[Extracted page text data]
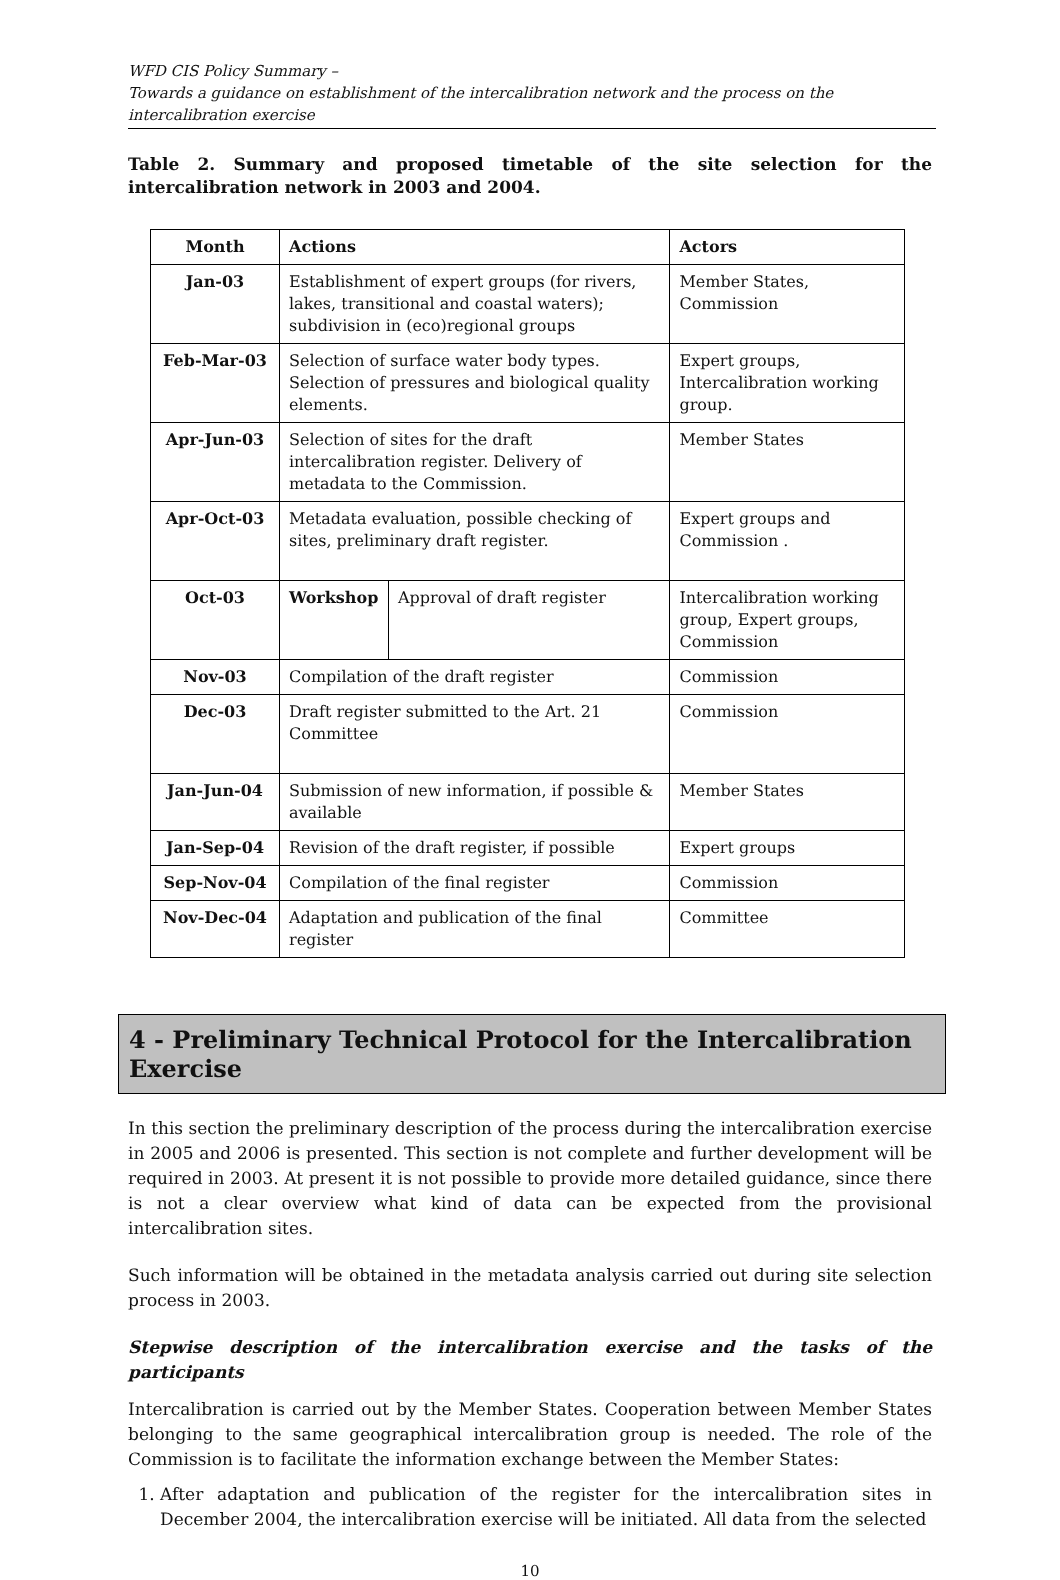WFD CIS Policy Summary –
Towards a guidance on establishment of the intercalibration network and the process on the intercalibration exercise
Table 2. Summary and proposed timetable of the site selection for the intercalibration network in 2003 and 2004.
| Month | Actions | | Actors |
| --- | --- | --- | --- |
| Jan-03 | Establishment of expert groups (for rivers, lakes, transitional and coastal waters); subdivision in (eco)regional groups | | Member States, Commission |
| Feb-Mar-03 | Selection of surface water body types. Selection of pressures and biological quality elements. | | Expert groups, Intercalibration working group. |
| Apr-Jun-03 | Selection of sites for the draft intercalibration register. Delivery of metadata to the Commission. | | Member States |
| Apr-Oct-03 | Metadata evaluation, possible checking of sites, preliminary draft register. | | Expert groups and Commission . |
| Oct-03 | Workshop | Approval of draft register | Intercalibration working group, Expert groups, Commission |
| Nov-03 | Compilation of the draft register | | Commission |
| Dec-03 | Draft register submitted to the Art. 21 Committee | | Commission |
| Jan-Jun-04 | Submission of new information, if possible & available | | Member States |
| Jan-Sep-04 | Revision of the draft register, if possible | | Expert groups |
| Sep-Nov-04 | Compilation of the final register | | Commission |
| Nov-Dec-04 | Adaptation and publication of the final register | | Committee |
4 - Preliminary Technical Protocol for the Intercalibration Exercise
In this section the preliminary description of the process during the intercalibration exercise in 2005 and 2006 is presented. This section is not complete and further development will be required in 2003. At present it is not possible to provide more detailed guidance, since there is not a clear overview what kind of data can be expected from the provisional intercalibration sites.
Such information will be obtained in the metadata analysis carried out during site selection process in 2003.
Stepwise description of the intercalibration exercise and the tasks of the participants
Intercalibration is carried out by the Member States. Cooperation between Member States belonging to the same geographical intercalibration group is needed. The role of the Commission is to facilitate the information exchange between the Member States:
1. After adaptation and publication of the register for the intercalibration sites in December 2004, the intercalibration exercise will be initiated. All data from the selected
10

● **Task directions**: Count the lines of the data that hold the string "register", and give that number as the entire reply.

● **Answer space**: 9